### CZĘŚCI ZADANIA
#1 Odpowiedz krótko na podstawie tekstu o centrum nauki:
(a) Kto jest kandydatem na prezydenta Katowic?
(b) W których miastach mogłaby powstać proponowana placówka?
(c) Na miarę jakiej warszawskiej placówki miałaby ona być?
#2 Podaj wiernie fragment tekstu o centrum nauki: zacznij od słów „Centrum Nauki Kopernik”, a skończ po słowach „to za późno?”.

### FRAGMENT DO PRZECZYTANIA
————

Reklama

Centrum Nauki w centrum kampanii

Centrum Nauki Kopernik
Grzegorz Żądło
Nie chcę, żeby w regionie powstała proteza centrum nauki. A tak się stanie, jeśli zostanie zrealizowany pomysł władz województwa śląskiego i Parku Śląskiego – mówi Marcin Krupa, kandydat na prezydenta Katowic. Proponuje porozumienie ponad podziałami, które doprowadziłoby do powstania w Katowicach bądź Chorzowie placówki na miarę Centrum Kopernika w Warszawie. Tylko czy nie jest już na to za późno?

————

### DANE WEJŚCIOWE
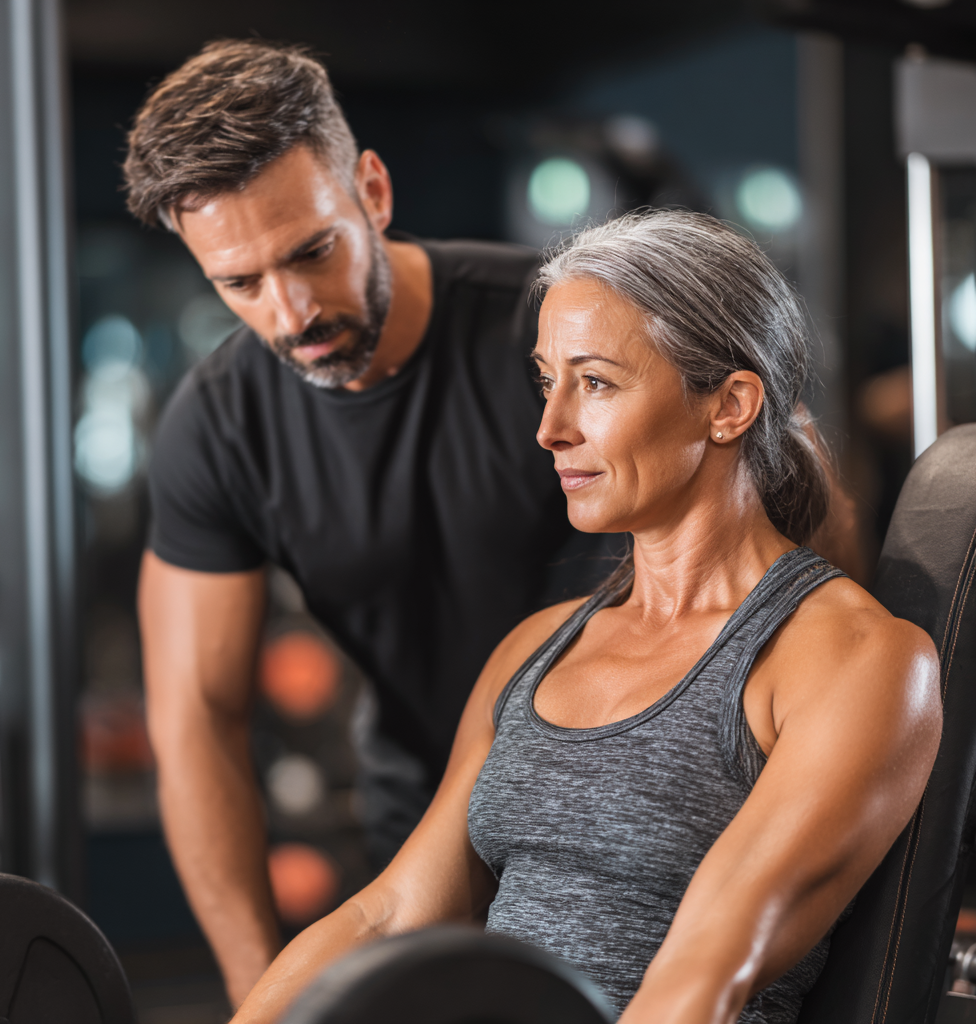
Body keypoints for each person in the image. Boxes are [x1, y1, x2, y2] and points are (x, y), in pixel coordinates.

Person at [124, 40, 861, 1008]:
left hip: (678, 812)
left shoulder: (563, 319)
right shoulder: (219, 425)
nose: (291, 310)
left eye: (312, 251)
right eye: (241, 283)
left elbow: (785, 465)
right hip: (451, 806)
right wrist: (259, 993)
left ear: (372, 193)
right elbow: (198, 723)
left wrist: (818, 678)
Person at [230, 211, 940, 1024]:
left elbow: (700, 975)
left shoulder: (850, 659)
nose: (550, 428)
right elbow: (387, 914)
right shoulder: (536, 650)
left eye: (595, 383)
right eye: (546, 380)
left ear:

————

### ODPOWIEDZI DO ZADAŃ
#1
(a) Marcin Krupa.
(b) W Katowicach bądź Chorzowie.
(c) Centrum Kopernika w Warszawie.

#2
Centrum Nauki Kopernik
Grzegorz Żądło
Nie chcę, żeby w regionie powstała proteza centrum nauki. A tak się stanie, jeśli zostanie zrealizowany pomysł władz województwa śląskiego i Parku Śląskiego – mówi Marcin Krupa, kandydat na prezydenta Katowic. Proponuje porozumienie ponad podziałami, które doprowadziłoby do powstania w Katowicach bądź Chorzowie placówki na miarę Centrum Kopernika w Warszawie. Tylko czy nie jest już na to za późno?